Two days later Hitler was back in Montoire for a meeting with Marshal Philippe Pétain. This was where the famous handshake signalled the start of the Vichy government's collaboration with the Nazi regime.
Between the two Montoire meetings, Hitler travelled by train to Hendaye and back. Today marks the 75th anniversary of the meeting at Hendaye railway station between Adolf Hitler and Francisco Franco — the sole occasion on which the two leaders met. Hitler was busy assessing the pros and cons of cooperation with Spain and / or Vichy, so he was keen to meet Franco. Meanwhile, the Spanish leader saw possible benefits for Spain through a closer association with Germany.
The notion that Franco somehow hoodwinked Hitler into not invading Spain was an artful piece of Francoist propaganda that was to serve the Caudillo well in the post-war years. The Hendaye meeting started cordially, but deteriorated into a shambles. After several hours of discussion, followed by dinner, Franco returned to his train for the short trip back over the nearby border into Spain. As the train left, there was a severe jolt and Franco, who was standing by an open door, almost fell onto the platform. The Germans watched with amusement, and Hitler is reported to have said “Mit diesem Kerl ist nichts zu machen” (One can't do business with this guy).

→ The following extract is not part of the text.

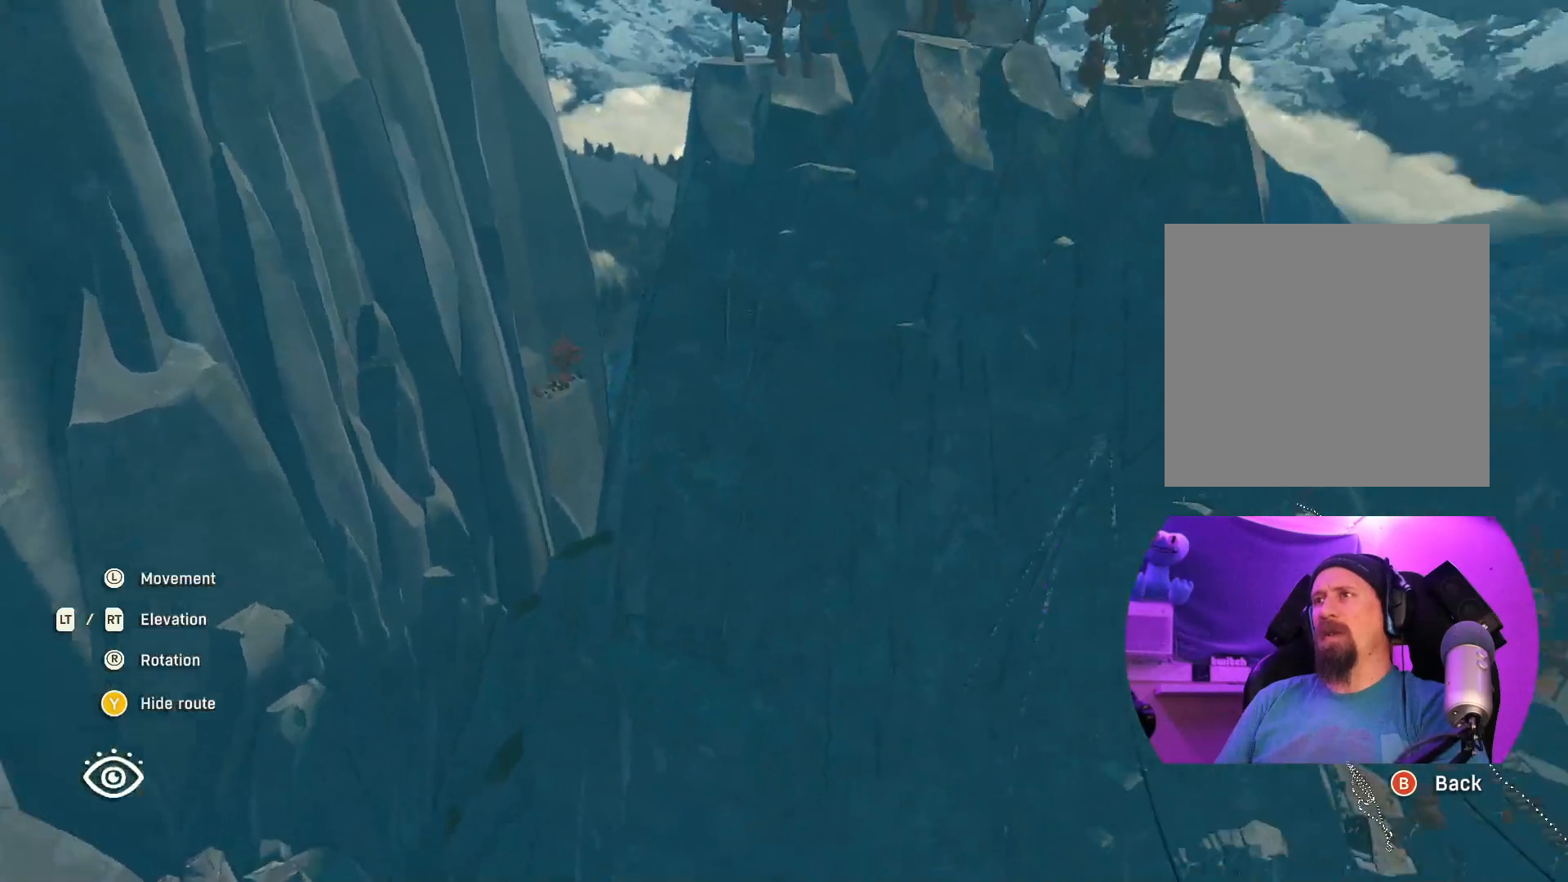
{"buttons": [], "left_stick": "up", "right_stick": "center", "events": [[150, "right_stick", "center"], [367, "left_stick", "up"]]}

Hitler's train headed back north overnight, as his staff confirmed the arrangements for the Führer's meeting with Marshal Pétain the following day. This wasn't the end of Hitler's train journeys in October 1940. Just five days after Hendaye, the Führer was greeted by cheering crowds as his train arrived at Santa Maria Novella station in Florence. The station's bold modernist lines suited the Fascist spirit. The Italian offensive in Greece had just started that morning, with several columns of Mussolini's troops crossing the border from Albania. Hitler went to Florence to meet the Italian leader.
It's odd, is it not, how railway stations shake off the burden of history? There is a small plaque at Hendaye which recalls the Hitler-Franco meeting. But nowadays it seems like the most prosaic of spots: a rather uninviting station where Spanish and French trains never connect properly, and where it seems that nothing of note could ever possibly have happened.